Thursday in the 4th Week of Lent
Long-Distance Love

Readings: Exodus 32:7-14; Psalm 106:19-20, 21-22, 23; John 5:31-47

We know how difficult long-distance relationships are to maintain, even in this present age of instant communication. The loved one is far away, physically absent. Yet one’s longing for intimacy and companionship often feels stronger than ever. And in such a difficult situation, the danger is well expressed in the phrase: out of sight, out of mind. It’s easy to forget the ties that bind, the commitments that oblige. It’s easy, especially in times of loneliness and trial, to reach out to others who are nearer, more visible, more convenient. It’s tempting to seek instant gratification even if doing so may damage the existing relationship.

The situation in our readings today is quite similar. The Israelites find themselves suddenly very much alone. Not only does the God who freed them from slavery seem painfully absent, but so does Moses, their leader and constant companion in the desert. And they do not have what it takes to carry on this long-distance relationship. In the desperation of their longing, they fashion an idol for themselves and worship it. The situation of the Jews in the gospel is not much different. They too are involved in a long-distance relationship with their God. Before the arrival of John the Baptist, the prophetic voice had not been heard for some time. And they too turn to idolatry. They worship the letter of the Law and look to one another for approval. They fail to recognize God’s voice in the ministries of John and of Jesus. In both readings the long-distance relationship crumbles under the strain of separation.

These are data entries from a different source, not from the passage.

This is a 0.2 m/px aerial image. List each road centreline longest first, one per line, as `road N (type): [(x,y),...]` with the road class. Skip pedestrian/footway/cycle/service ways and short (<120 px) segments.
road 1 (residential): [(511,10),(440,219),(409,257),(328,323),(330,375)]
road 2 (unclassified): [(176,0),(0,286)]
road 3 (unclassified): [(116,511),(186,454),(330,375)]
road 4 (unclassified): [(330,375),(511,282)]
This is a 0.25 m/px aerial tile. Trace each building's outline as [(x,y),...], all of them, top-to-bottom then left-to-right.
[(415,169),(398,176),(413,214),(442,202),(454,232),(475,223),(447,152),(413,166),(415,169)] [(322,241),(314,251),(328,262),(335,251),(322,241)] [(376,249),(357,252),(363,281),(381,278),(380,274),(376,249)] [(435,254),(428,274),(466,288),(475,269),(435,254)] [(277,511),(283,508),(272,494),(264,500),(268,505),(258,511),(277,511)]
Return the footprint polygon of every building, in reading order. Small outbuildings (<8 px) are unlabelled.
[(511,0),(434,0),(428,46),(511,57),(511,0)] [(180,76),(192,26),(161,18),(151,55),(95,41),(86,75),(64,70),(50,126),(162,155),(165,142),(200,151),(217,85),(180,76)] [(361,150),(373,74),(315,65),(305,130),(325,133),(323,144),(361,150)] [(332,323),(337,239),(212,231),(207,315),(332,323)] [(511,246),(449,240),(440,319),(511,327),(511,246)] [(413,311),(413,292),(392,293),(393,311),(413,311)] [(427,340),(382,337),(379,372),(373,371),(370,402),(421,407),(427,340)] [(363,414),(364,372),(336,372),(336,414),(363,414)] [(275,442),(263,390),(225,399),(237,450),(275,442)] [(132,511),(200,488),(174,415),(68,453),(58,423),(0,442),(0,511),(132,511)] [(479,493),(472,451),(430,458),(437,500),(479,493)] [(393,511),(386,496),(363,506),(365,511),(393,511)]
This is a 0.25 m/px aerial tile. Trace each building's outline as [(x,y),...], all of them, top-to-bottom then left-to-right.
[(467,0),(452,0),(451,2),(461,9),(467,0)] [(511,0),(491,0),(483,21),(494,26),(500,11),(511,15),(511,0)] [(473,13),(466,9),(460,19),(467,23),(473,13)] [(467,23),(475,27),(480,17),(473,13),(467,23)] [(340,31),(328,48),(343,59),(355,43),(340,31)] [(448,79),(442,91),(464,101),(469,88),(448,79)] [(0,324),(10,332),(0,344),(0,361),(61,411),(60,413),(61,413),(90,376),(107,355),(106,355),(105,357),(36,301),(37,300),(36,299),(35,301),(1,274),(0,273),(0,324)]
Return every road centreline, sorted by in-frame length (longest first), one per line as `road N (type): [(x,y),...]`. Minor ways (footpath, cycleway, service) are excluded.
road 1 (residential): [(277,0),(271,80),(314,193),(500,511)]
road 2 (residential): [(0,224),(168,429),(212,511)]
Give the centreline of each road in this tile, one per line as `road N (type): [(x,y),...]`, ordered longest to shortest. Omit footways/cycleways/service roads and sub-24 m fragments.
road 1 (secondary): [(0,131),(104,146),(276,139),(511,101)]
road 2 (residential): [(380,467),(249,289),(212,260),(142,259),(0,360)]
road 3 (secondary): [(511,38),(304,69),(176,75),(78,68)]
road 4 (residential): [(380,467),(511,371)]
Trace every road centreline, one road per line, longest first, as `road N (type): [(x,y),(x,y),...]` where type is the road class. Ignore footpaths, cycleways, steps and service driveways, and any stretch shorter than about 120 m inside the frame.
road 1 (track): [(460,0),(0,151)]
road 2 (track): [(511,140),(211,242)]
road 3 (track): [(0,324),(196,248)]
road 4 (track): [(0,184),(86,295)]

The causes of the failure are highlighted quite clearly by Jesus. If the Jews fail to recognize God in Jesus, if they fail to have faith in him, it is only because they have never really understood the scriptures, neither the Law nor the Prophets. What they excel in is merely the knowledge of the head but not of the heart. Jesus rightly questions whether they actually have a relationship with God in the first place: you have no love of God in you.

Yet, in the face of human forgetfulness and infidelity, God remains mindful of God’s covenantal commitment to God’s people. Like someone who ties a thread to a finger to keep from forgetting something important, God goes to great lengths to keep us in mind. God appoints Moses to recall the covenant with Abraham and Isaac and Jacob. And – as we noted yesterday – in the crucifixion of Jesus, the new Moses, the thin thread of memory is replaced with an eternal inscription of our names upon the hands and heart of God. There is now no possibility of God every forgetting us.

But still, it takes two parties for a relationship to work. Isn’t this the reason for this season of Lent? Conscious of our tendency to forget, we intensify our efforts to allow the Lord to remind us of God’s commitment to us in Christ. We focus our attention more keenly on the price paid by Christ for our freedom, so that our hearts might once again be inflamed with love. We search more keenly for the many signs of God’s love for us in the everyday, so that we might be inspired to remain steadfastly committed to this long-distance relationship with an ever-present God.

Today, what do we need to jog our memory? What do we need to sharpen the vision of our faith, to inflame the fire of our love and to strengthen the perseverance of our hope?